6) For both versions of the solution posited in Point 5, there is still a large degree of complexity. Either the UAV must communicate with the ground station motion-capture systems, or the UAV must be able to identify specific marks on the charging platform. This ignores the other complex tasks involved in the scenario such as identifying if a station is already occupied by another quad/multi-rotor, and the possibility for unusual lighting and optical difficulties that might make vision-based landing difficult.
7) The alternate solution introduced here: At the cost of about 40 to 60 grams, a pair of continuous-rotation servos with wheels can be mounted to the underside of the quadrotor. Instead of negotiating with a motion-capture data link or processing data from a computer vision system to make a perfect landing on the charging pad, the entire flight vehicle can make a landing using GPS to within a flat 3 to 5 meter square target area. On the ground, the vehicle can drive directly to a empty charging dock using methods that have long existed for UGVs, such as line-following or lighthouse type arrangements. The control problem is simplified in that no motion capture system needs to exist, and the design of the landing area can be simplified or done away so long as the vehicle can drive in the landing area unhindered and locate a charger readily.

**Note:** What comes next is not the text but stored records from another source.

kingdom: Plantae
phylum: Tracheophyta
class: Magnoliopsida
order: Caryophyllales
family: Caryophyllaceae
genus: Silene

8) The utility of a ground locomotion system is much more useful to a multicopter than for just charging: Positioning on the top of a building for a better camera shot, handling the logistics of entering and exiting structures and areas that subdue flight devices, and accomplishing movement in general without using the flight devices are just a few examples.
Bibliography and Related Work:
VTOL Air/Ground Design: http://diydrones.com/profiles/blogs/transformer-bot-turns-from
ETH Zurich Recharging Pads: http://youtu.be/pcgvWhu8Arc (Seen from beginning and 0:25)
Attempts to have a multi-copter land on a UGV: https://www.youtube.com/watch?v=XpUdW_U2KJ8
Ground-based recharging: Seen in all commercial household cleaning robots such as the iRobot and Neato.
Comments
There are inductive style contactless proximity charging technologies available now commercially, such as the Qi standard. It might be possible to use a larger Qi pad and autonegotiate to higher power transfers than those used for charging cellphones, since there is some flexibility in the standard, and you would prefer not to have to wait a few hours to be able to fly 10 minutes again. Couple this with something like a downward facing camera on the UAS that doubles as an optical flow sensor, and place ranging markers on the pad with a QRcode printed in the center. If the camera can't spot the QRcode, assume the pad is denied by debris or another vehicle.
Having low powered (for various meanings of "low") ground locomotion for a UAS is interesting, if only as a kind of range extending, though that rapidly approaches the line between a car that can fly and an aircraft that can drive. You almost start to emulate the DARPA Transformer flying car project. Which kinda brings back the issue of whether such a setup would be better served by a paired UGV/UAS that can dock/link to each other to operate as a single vehicle, but can also operate independently or as a coordinated team. Slightly solves the landing issue since you would have an active/active setup.